В Москву к патриарху и царице с царскими детьми, ко всему московскому люду послали нарочных. Счастливые — каждому вышла награда, и немалая, — они полетели, звеня бубенцами: «Победа! Победа! Победа!»
Борис в тот же день повелел свести войско на берега Оки к царским шатрам, изукрашенным умельцами с невиданной пышностью и богатством. Походу вроде конец — чего уж войско тревожить? Но приказ царя был строг. Недоуменно поднявшему плечи князю Федору Мстиславскому Борис, задержав на нем строгий взгляд, пояснил:
— Сие необходимо для вящего страха послов ханских. Увидеть им должно, как Русь восстала.
Князь отступил.
Борис, вложив ногу в стремя, легко и ловко поднялся на коня. Пожелал осмотреть, где и как будут поставлены полки. А рать уже двинулась к Оке. Царевы приказы промедления не терпели.

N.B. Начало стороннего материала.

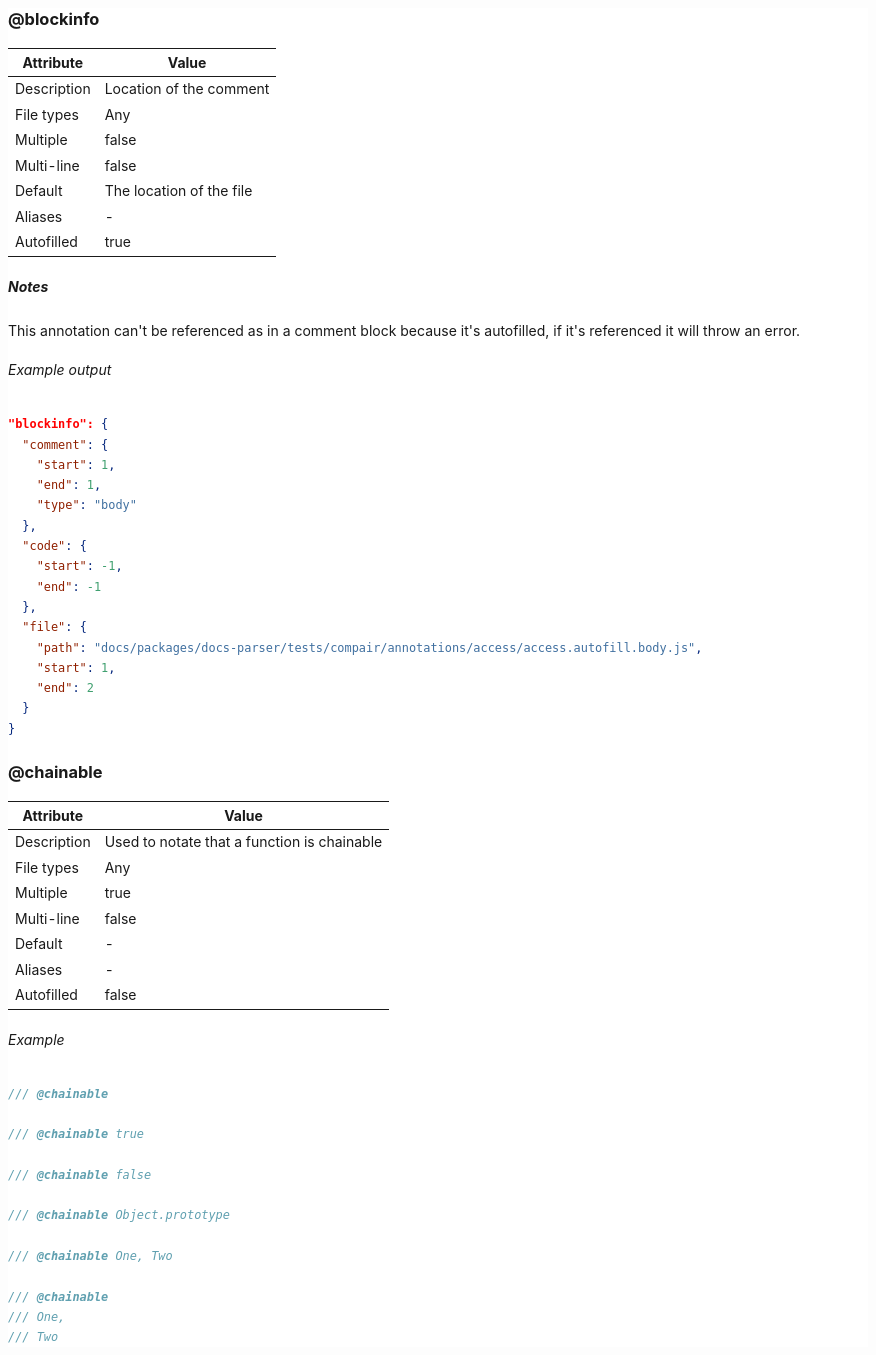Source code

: 
### @blockinfo
Attribute      | Value
---------------|----------------------------------------------------------
Description    | Location of the comment
File types     | Any
Multiple       | false
Multi-line     | false
Default        | The location of the file
Aliases        | -
Autofilled     | true

##### Notes
This annotation can't be referenced as in a comment block because it's autofilled, if it's
referenced it will throw an error.

###### Example output

```json
"blockinfo": {
  "comment": {
    "start": 1,
    "end": 1,
    "type": "body"
  },
  "code": {
    "start": -1,
    "end": -1
  },
  "file": {
    "path": "docs/packages/docs-parser/tests/compair/annotations/access/access.autofill.body.js",
    "start": 1,
    "end": 2
  }
}
```



### @chainable
Attribute      | Value
---------------|----------------------------------------------------------
Description    | Used to notate that a function is chainable
File types     | Any
Multiple       | true
Multi-line     | false
Default        | -
Aliases        | -
Autofilled     | false

###### Example
```js
/// @chainable

/// @chainable true

/// @chainable false

/// @chainable Object.prototype

/// @chainable One, Two

/// @chainable
/// One,
/// Two

```
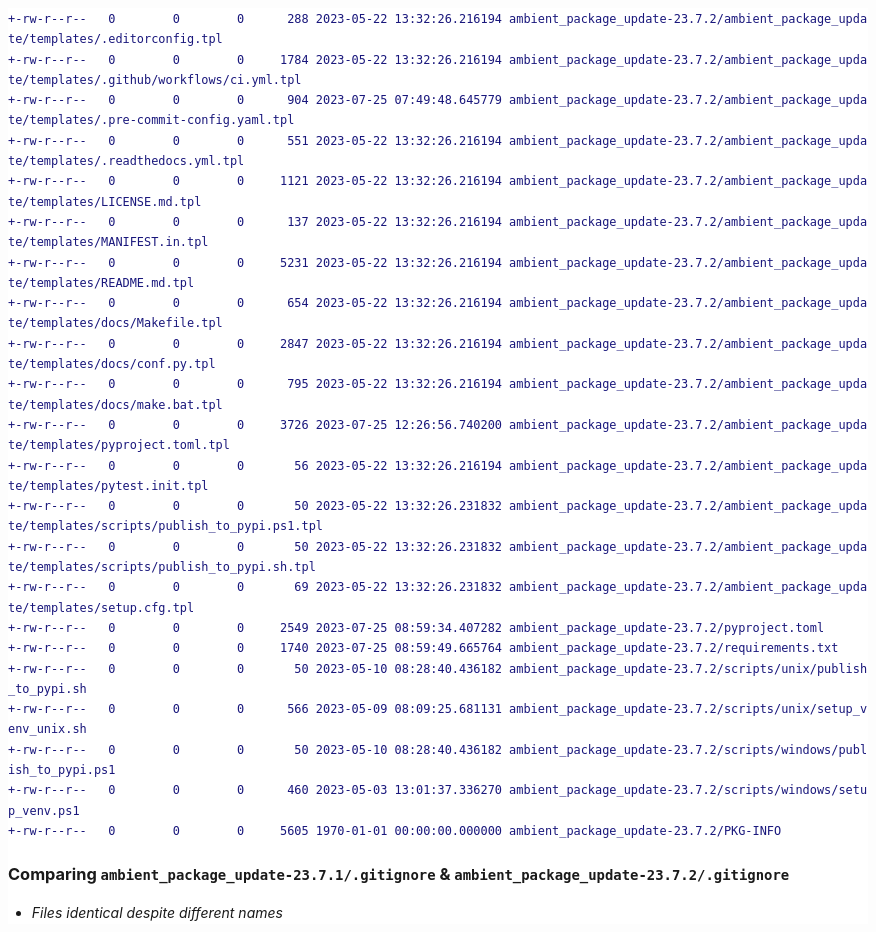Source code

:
 ```diff
+-rw-r--r--   0        0        0      288 2023-05-22 13:32:26.216194 ambient_package_update-23.7.2/ambient_package_update/templates/.editorconfig.tpl
+-rw-r--r--   0        0        0     1784 2023-05-22 13:32:26.216194 ambient_package_update-23.7.2/ambient_package_update/templates/.github/workflows/ci.yml.tpl
+-rw-r--r--   0        0        0      904 2023-07-25 07:49:48.645779 ambient_package_update-23.7.2/ambient_package_update/templates/.pre-commit-config.yaml.tpl
+-rw-r--r--   0        0        0      551 2023-05-22 13:32:26.216194 ambient_package_update-23.7.2/ambient_package_update/templates/.readthedocs.yml.tpl
+-rw-r--r--   0        0        0     1121 2023-05-22 13:32:26.216194 ambient_package_update-23.7.2/ambient_package_update/templates/LICENSE.md.tpl
+-rw-r--r--   0        0        0      137 2023-05-22 13:32:26.216194 ambient_package_update-23.7.2/ambient_package_update/templates/MANIFEST.in.tpl
+-rw-r--r--   0        0        0     5231 2023-05-22 13:32:26.216194 ambient_package_update-23.7.2/ambient_package_update/templates/README.md.tpl
+-rw-r--r--   0        0        0      654 2023-05-22 13:32:26.216194 ambient_package_update-23.7.2/ambient_package_update/templates/docs/Makefile.tpl
+-rw-r--r--   0        0        0     2847 2023-05-22 13:32:26.216194 ambient_package_update-23.7.2/ambient_package_update/templates/docs/conf.py.tpl
+-rw-r--r--   0        0        0      795 2023-05-22 13:32:26.216194 ambient_package_update-23.7.2/ambient_package_update/templates/docs/make.bat.tpl
+-rw-r--r--   0        0        0     3726 2023-07-25 12:26:56.740200 ambient_package_update-23.7.2/ambient_package_update/templates/pyproject.toml.tpl
+-rw-r--r--   0        0        0       56 2023-05-22 13:32:26.216194 ambient_package_update-23.7.2/ambient_package_update/templates/pytest.init.tpl
+-rw-r--r--   0        0        0       50 2023-05-22 13:32:26.231832 ambient_package_update-23.7.2/ambient_package_update/templates/scripts/publish_to_pypi.ps1.tpl
+-rw-r--r--   0        0        0       50 2023-05-22 13:32:26.231832 ambient_package_update-23.7.2/ambient_package_update/templates/scripts/publish_to_pypi.sh.tpl
+-rw-r--r--   0        0        0       69 2023-05-22 13:32:26.231832 ambient_package_update-23.7.2/ambient_package_update/templates/setup.cfg.tpl
+-rw-r--r--   0        0        0     2549 2023-07-25 08:59:34.407282 ambient_package_update-23.7.2/pyproject.toml
+-rw-r--r--   0        0        0     1740 2023-07-25 08:59:49.665764 ambient_package_update-23.7.2/requirements.txt
+-rw-r--r--   0        0        0       50 2023-05-10 08:28:40.436182 ambient_package_update-23.7.2/scripts/unix/publish_to_pypi.sh
+-rw-r--r--   0        0        0      566 2023-05-09 08:09:25.681131 ambient_package_update-23.7.2/scripts/unix/setup_venv_unix.sh
+-rw-r--r--   0        0        0       50 2023-05-10 08:28:40.436182 ambient_package_update-23.7.2/scripts/windows/publish_to_pypi.ps1
+-rw-r--r--   0        0        0      460 2023-05-03 13:01:37.336270 ambient_package_update-23.7.2/scripts/windows/setup_venv.ps1
+-rw-r--r--   0        0        0     5605 1970-01-01 00:00:00.000000 ambient_package_update-23.7.2/PKG-INFO
```

### Comparing `ambient_package_update-23.7.1/.gitignore` & `ambient_package_update-23.7.2/.gitignore`

 * *Files identical despite different names*
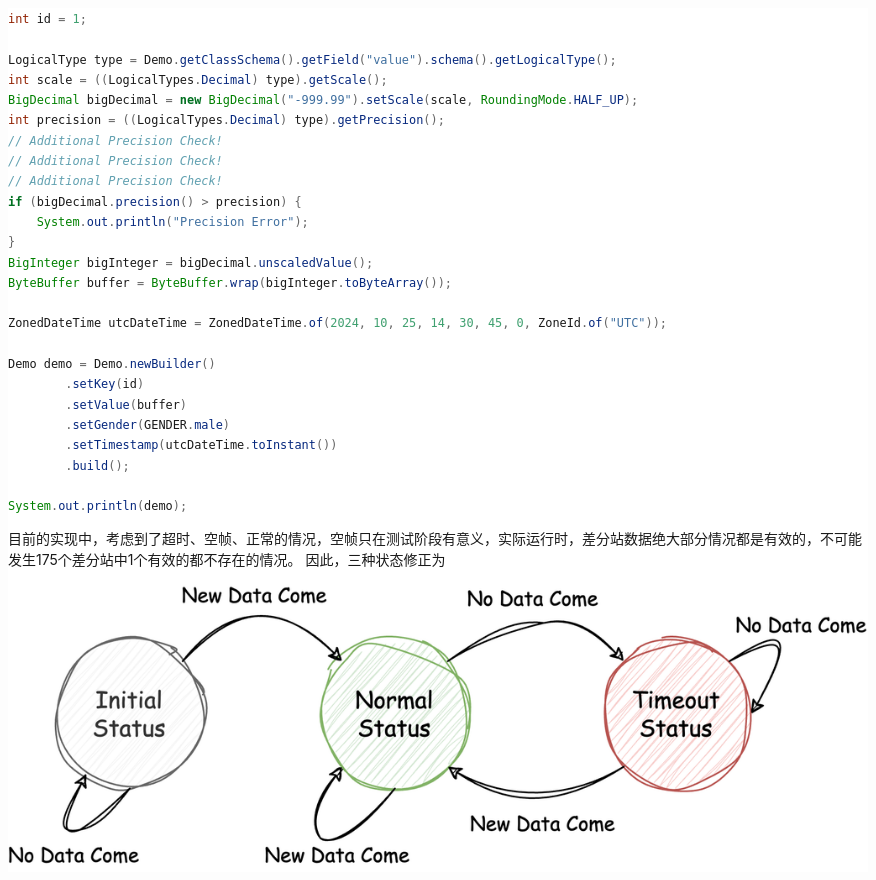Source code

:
 ```java
int id = 1;

LogicalType type = Demo.getClassSchema().getField("value").schema().getLogicalType();
int scale = ((LogicalTypes.Decimal) type).getScale();
BigDecimal bigDecimal = new BigDecimal("-999.99").setScale(scale, RoundingMode.HALF_UP);
int precision = ((LogicalTypes.Decimal) type).getPrecision();
// Additional Precision Check!
// Additional Precision Check!
// Additional Precision Check!
if (bigDecimal.precision() > precision) {
    System.out.println("Precision Error");
}
BigInteger bigInteger = bigDecimal.unscaledValue();
ByteBuffer buffer = ByteBuffer.wrap(bigInteger.toByteArray());

ZonedDateTime utcDateTime = ZonedDateTime.of(2024, 10, 25, 14, 30, 45, 0, ZoneId.of("UTC"));

Demo demo = Demo.newBuilder()
        .setKey(id)
        .setValue(buffer)
        .setGender(GENDER.male)
        .setTimestamp(utcDateTime.toInstant())
        .build();

System.out.println(demo);
```

目前的实现中，考虑到了超时、空帧、正常的情况，空帧只在测试阶段有意义，实际运行时，差分站数据绝大部分情况都是有效的，不可能发生175个差分站中1个有效的都不存在的情况。
因此，三种状态修正为

![img_5.png](images/img_5.png)
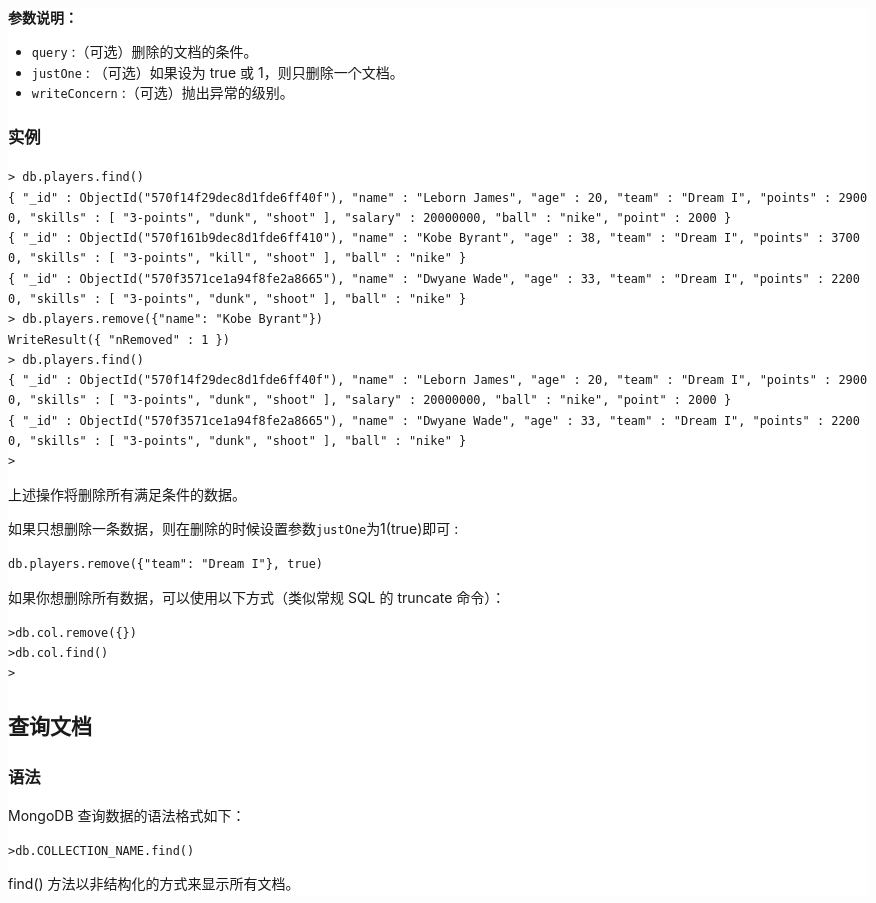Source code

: **参数说明：**

- `query` :（可选）删除的文档的条件。
- `justOne` : （可选）如果设为 true 或 1，则只删除一个文档。
- `writeConcern` :（可选）抛出异常的级别。

### 实例

```shell
> db.players.find()
{ "_id" : ObjectId("570f14f29dec8d1fde6ff40f"), "name" : "Leborn James", "age" : 20, "team" : "Dream I", "points" : 29000, "skills" : [ "3-points", "dunk", "shoot" ], "salary" : 20000000, "ball" : "nike", "point" : 2000 }
{ "_id" : ObjectId("570f161b9dec8d1fde6ff410"), "name" : "Kobe Byrant", "age" : 38, "team" : "Dream I", "points" : 37000, "skills" : [ "3-points", "kill", "shoot" ], "ball" : "nike" }
{ "_id" : ObjectId("570f3571ce1a94f8fe2a8665"), "name" : "Dwyane Wade", "age" : 33, "team" : "Dream I", "points" : 22000, "skills" : [ "3-points", "dunk", "shoot" ], "ball" : "nike" }
> db.players.remove({"name": "Kobe Byrant"})
WriteResult({ "nRemoved" : 1 })
> db.players.find()
{ "_id" : ObjectId("570f14f29dec8d1fde6ff40f"), "name" : "Leborn James", "age" : 20, "team" : "Dream I", "points" : 29000, "skills" : [ "3-points", "dunk", "shoot" ], "salary" : 20000000, "ball" : "nike", "point" : 2000 }
{ "_id" : ObjectId("570f3571ce1a94f8fe2a8665"), "name" : "Dwyane Wade", "age" : 33, "team" : "Dream I", "points" : 22000, "skills" : [ "3-points", "dunk", "shoot" ], "ball" : "nike" }
>
```

上述操作将删除所有满足条件的数据。

如果只想删除一条数据，则在删除的时候设置参数`justOne`为1(true)即可 :

```shell
db.players.remove({"team": "Dream I"}, true)
```

如果你想删除所有数据，可以使用以下方式（类似常规 SQL 的 truncate 命令）：

```
>db.col.remove({})
>db.col.find()
>
```

## 查询文档

### 语法

MongoDB 查询数据的语法格式如下：

```
>db.COLLECTION_NAME.find()
```

find() 方法以非结构化的方式来显示所有文档。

Разговору тому был свидетелем Семен Никитич, но он и глаз не поднял на князя Федора. Улыбнулся в бороду, на лице явственно проступило: «Что, боров, съел?» Уж очень любил, жаловал князя дядька царев Семен Никитич.
Невеликая хитрость Борисова произвела на ханских послов впечатление даже большее, чем можно было ожидать.
Послов Казы-Гиреевых остановили в семи верстах от царских шатров, на лугах Оки, куда уже несколько дней отовсюду сходилась рать. Пышные июльские звезды только что погасли, но молодой месяц — холодный такой, что становилось знобко, глядя на него, — еще виден был на краю неба. Тишина стояла вокруг. Парила Ока, и полз по лугам туман. Птица ветку качнет, и то, кажется, слышно. Послов с бережением ссадили с коней. Мурза Алей, худой старик с впалыми темными щеками, вдавливая в желтый зернистый речной песок высокие каблуки узконосых сапог, отошел в сторону, сложил руки ковшиком, огладил лицо и поднял глаза к востоку. Губы зашептали святые слова:
— Алла-инш-алла…
Откуда-то мирно пахнуло теплым запахом костра. И тут — обвалом — грянули за рекой пушки, да так, что ветром качнуло послов, взвихрился песок, прилегла трава. У мурзы Алея чалма упала с головы. Кони, удерживаемые казаками, вздыбились, заржали. Кое-кто из послов от неожиданности и страха присел. Мурза оборотил лицо к взметнувшемуся за рекой пушечному дыму. В глазах — смятение.
Послов окружили стрельцы и повели вдоль берега.